- _TASK GOAL_: Count the lines containing "shoulder" in the entries underneath, and state that count without anything else.

━━━ STUDY MATERIAL

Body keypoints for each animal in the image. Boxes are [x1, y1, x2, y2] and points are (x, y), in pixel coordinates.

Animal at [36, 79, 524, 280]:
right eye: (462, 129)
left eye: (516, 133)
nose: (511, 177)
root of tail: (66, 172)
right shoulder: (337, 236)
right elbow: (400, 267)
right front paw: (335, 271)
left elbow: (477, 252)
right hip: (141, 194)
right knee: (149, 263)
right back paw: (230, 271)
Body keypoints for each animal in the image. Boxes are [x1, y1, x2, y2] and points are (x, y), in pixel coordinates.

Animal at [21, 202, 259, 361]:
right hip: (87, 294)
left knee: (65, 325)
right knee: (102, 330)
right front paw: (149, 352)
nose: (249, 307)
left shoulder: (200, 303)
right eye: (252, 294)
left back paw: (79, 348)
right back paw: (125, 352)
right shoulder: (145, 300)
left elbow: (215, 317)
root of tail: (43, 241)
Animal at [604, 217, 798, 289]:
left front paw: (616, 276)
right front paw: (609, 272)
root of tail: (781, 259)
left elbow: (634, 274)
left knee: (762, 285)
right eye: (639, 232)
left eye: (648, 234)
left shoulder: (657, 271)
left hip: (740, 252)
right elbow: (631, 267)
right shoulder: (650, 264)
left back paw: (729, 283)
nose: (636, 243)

━━━━━━
━━━ STUDY MATERIAL

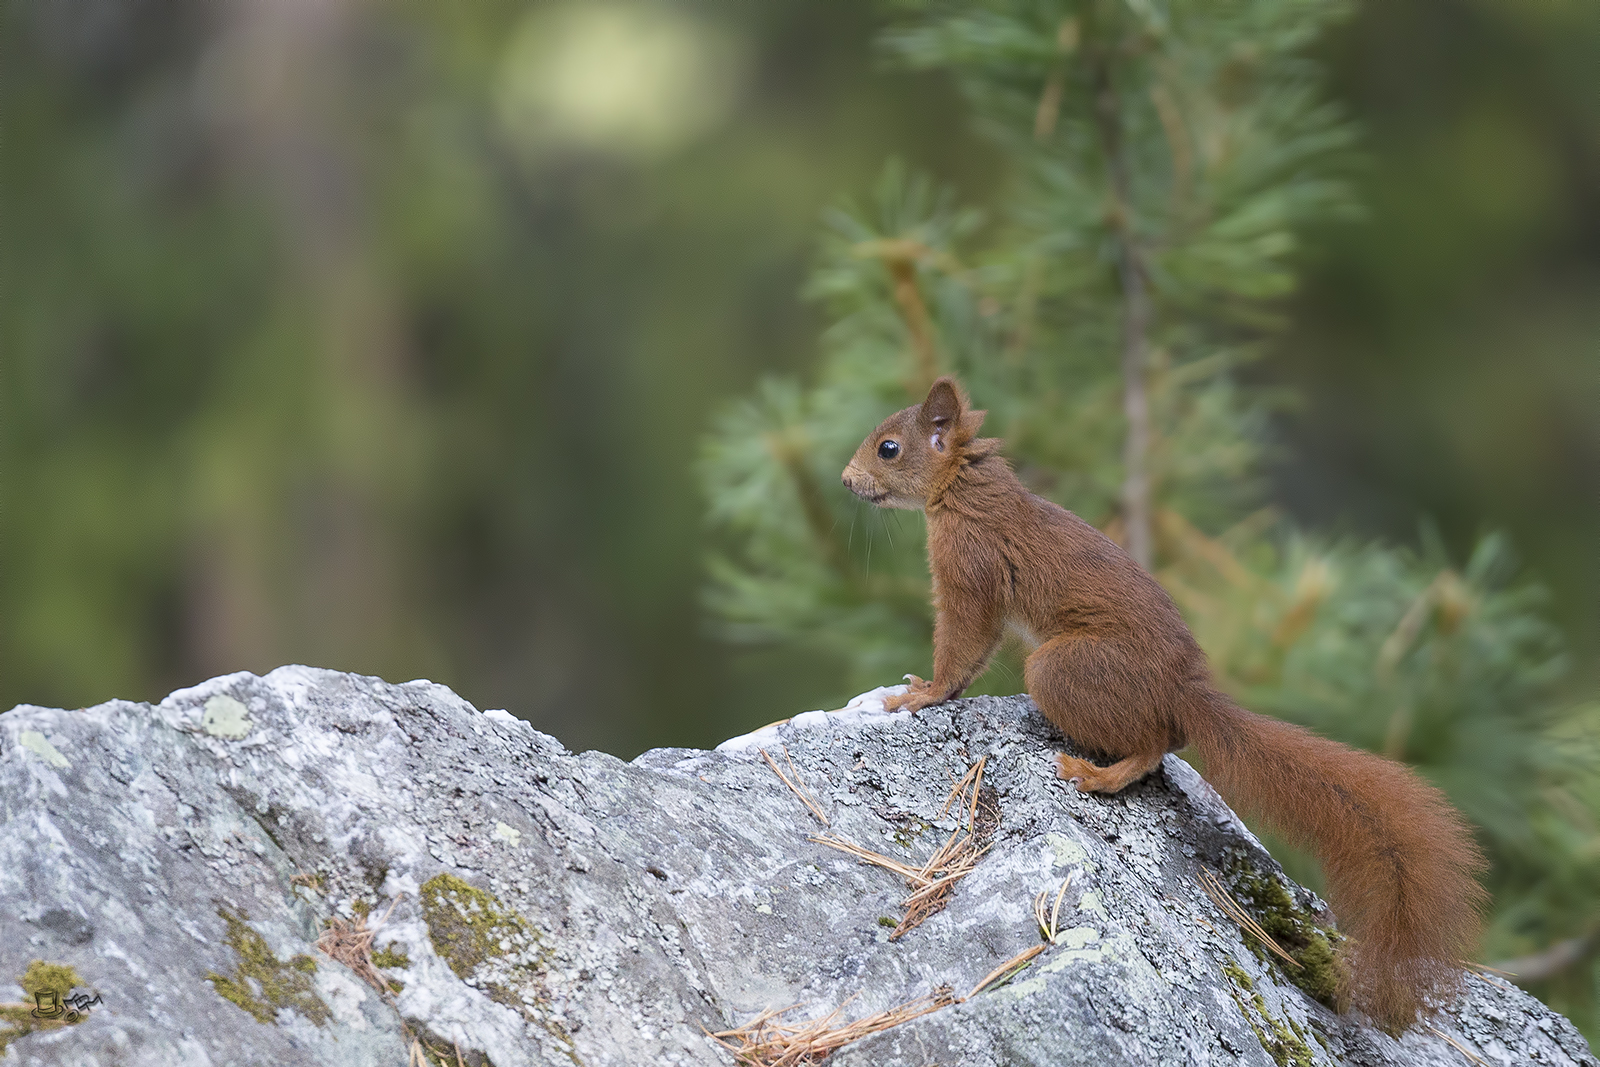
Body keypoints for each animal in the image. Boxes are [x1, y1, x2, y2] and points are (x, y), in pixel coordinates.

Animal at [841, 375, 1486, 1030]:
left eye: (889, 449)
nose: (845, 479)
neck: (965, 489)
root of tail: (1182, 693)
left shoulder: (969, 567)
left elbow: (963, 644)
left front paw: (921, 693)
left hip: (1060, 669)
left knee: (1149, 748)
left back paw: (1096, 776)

━━━━━━

- _RESULT FOR THIS EXERCISE_: 6